Feminist and queer scholars of rhetoric have embraced the power of archives. Certainly we may learn a good deal about the history of rhetoric, gender, and sexuality through archival research. Yet archives do not function simply as neutral repositories of information. Archives themselves are rhetorical constructions, orienting users to view the past in ways that reinforce and/or challenge sexism, heteronormativity, transphobia, and their intersections with other systems of power. Archives are also activated through historiographic and creative interventions, which may transgress those same systems of power.

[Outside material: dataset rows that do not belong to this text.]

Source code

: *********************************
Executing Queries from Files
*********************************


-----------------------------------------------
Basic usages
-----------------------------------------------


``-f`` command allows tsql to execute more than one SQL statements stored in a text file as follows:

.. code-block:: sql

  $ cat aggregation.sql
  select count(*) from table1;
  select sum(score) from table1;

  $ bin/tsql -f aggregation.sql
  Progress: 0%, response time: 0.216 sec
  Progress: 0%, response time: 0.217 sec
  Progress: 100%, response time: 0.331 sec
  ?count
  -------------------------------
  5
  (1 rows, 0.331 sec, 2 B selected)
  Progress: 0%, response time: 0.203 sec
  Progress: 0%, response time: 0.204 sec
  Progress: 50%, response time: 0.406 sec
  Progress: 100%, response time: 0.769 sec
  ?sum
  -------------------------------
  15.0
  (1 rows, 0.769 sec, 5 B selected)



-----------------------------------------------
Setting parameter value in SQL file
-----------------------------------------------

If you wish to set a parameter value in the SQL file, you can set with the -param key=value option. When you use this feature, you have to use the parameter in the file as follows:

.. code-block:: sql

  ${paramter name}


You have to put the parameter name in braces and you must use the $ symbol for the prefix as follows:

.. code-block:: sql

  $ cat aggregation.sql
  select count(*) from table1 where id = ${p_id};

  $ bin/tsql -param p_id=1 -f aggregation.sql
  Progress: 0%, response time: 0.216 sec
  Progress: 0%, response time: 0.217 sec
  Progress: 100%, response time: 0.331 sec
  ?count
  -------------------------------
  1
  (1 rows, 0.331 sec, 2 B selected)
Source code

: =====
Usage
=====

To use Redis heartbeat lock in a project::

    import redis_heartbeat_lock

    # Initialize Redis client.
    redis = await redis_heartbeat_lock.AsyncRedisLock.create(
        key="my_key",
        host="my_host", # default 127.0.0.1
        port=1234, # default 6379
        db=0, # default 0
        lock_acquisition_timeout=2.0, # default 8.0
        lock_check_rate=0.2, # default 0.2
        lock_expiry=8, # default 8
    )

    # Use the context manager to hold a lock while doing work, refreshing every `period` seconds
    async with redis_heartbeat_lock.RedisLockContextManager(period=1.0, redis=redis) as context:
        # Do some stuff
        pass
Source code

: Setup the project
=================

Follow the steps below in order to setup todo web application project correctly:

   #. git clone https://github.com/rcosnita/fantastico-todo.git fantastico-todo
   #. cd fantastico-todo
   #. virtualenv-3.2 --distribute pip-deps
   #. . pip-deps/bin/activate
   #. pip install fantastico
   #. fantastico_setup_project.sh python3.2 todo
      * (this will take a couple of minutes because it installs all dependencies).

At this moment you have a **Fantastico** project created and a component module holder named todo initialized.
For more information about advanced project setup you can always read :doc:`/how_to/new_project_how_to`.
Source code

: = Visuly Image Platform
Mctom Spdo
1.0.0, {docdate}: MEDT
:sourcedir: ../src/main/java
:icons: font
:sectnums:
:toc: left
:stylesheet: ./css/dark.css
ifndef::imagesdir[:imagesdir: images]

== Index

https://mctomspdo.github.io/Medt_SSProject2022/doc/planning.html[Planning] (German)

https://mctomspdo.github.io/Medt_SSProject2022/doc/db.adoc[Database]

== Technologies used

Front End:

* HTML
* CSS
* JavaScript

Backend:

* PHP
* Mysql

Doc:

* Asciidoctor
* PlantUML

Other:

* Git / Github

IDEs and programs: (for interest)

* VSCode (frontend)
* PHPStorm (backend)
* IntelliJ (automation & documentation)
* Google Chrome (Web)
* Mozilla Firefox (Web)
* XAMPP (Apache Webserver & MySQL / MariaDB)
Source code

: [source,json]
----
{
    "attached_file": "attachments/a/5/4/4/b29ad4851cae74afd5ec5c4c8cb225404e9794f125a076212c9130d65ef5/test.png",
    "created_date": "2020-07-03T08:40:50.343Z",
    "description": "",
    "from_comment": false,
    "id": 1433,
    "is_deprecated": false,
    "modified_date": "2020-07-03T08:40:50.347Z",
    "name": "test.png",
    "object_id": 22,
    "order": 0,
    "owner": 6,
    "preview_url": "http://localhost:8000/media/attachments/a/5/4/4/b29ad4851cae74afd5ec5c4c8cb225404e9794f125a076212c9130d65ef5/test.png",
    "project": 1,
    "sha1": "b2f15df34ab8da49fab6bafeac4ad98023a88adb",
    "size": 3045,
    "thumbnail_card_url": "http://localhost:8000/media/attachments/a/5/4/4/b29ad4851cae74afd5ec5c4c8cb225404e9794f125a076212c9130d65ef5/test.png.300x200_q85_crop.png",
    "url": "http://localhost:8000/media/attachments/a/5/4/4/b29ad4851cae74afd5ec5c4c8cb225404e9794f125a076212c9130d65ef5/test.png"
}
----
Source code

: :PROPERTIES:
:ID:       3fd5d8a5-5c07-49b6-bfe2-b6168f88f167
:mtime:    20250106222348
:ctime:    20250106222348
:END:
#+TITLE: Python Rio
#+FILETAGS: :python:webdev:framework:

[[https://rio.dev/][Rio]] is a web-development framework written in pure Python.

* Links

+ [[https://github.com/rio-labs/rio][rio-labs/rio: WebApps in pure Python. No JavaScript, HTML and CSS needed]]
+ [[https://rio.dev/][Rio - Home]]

To explore this power of archives, we will read about and practice archival methods, including with guidance from the archivists in Penn State’s Special Collections Library. We will engage with archival scholarship from across rhetorical studies as well as archival studies and interdisciplinary women’s, gender, and sexuality studies. These scholarly conversations attend to brick-and-mortar archives and digital formations. They enact imaginative, creative, and pedagogical engagements with archives. They take up, theorize, and demonstrate a range of feminist and queer methodologies for uncovering and intervening in the power of archives.
Informed by and contributing to these scholarly conversations, each seminar participant will propose and carry out an original archival project related to his/her/hir/their area of specialization within rhetoric, gender, and/or sexuality studies. Our attention to both theory and methods will thus prepare you to conduct archival research while reflecting critically and creatively on the archive’s power to inform gender and sexuality.